• _Problem description_: Each record should be copied exactly into the answer, and no picture should go with it.

• _Records for the task_:
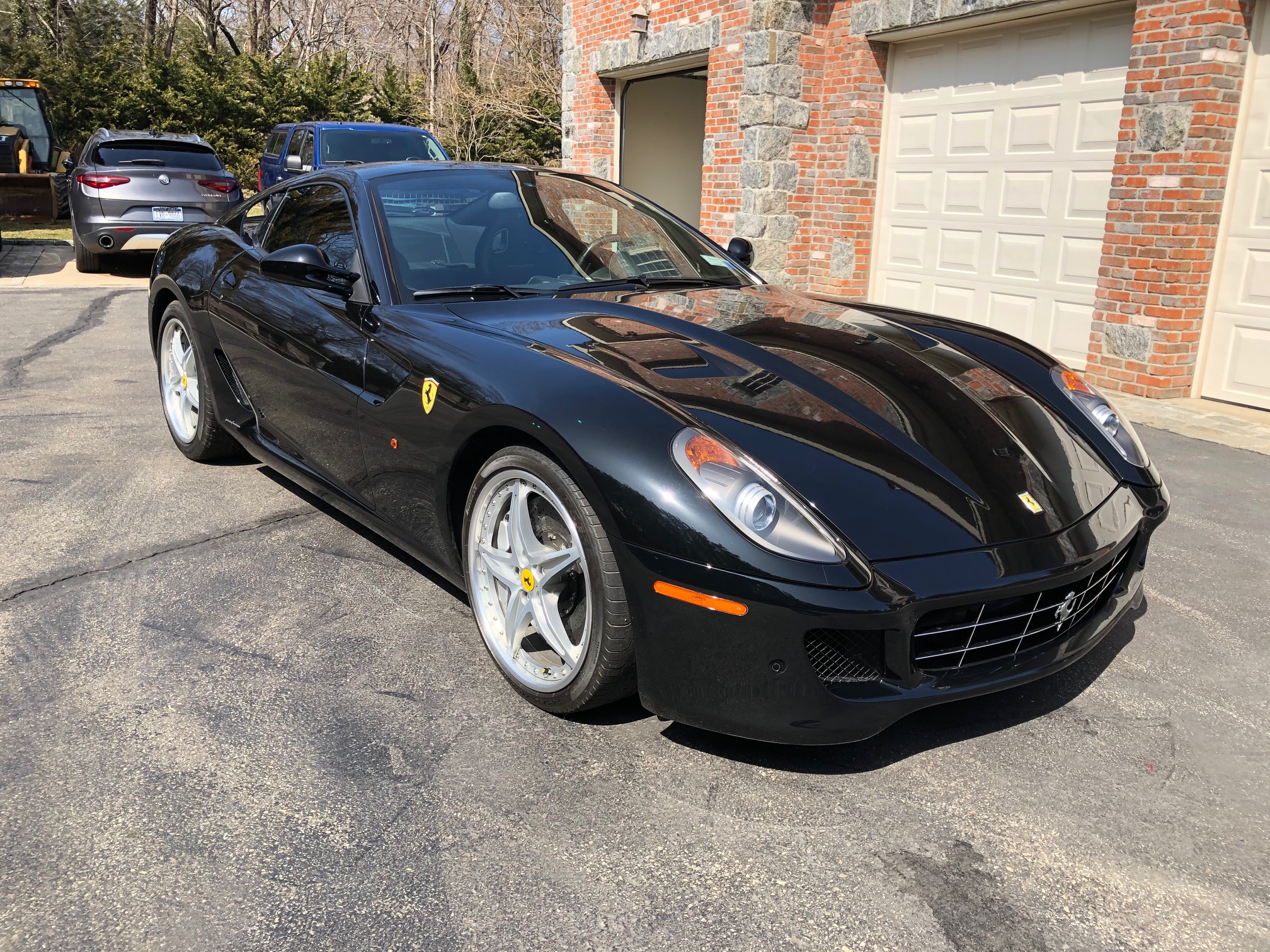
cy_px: 476
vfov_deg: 49.7
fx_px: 1027
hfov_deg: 63.4
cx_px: 635
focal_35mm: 28
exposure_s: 1/873
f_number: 1.8
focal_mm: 3.99
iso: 20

• _Response box_:
cy_px: 476
vfov_deg: 49.7
fx_px: 1027
hfov_deg: 63.4
cx_px: 635
focal_35mm: 28
exposure_s: 1/873
f_number: 1.8
focal_mm: 3.99
iso: 20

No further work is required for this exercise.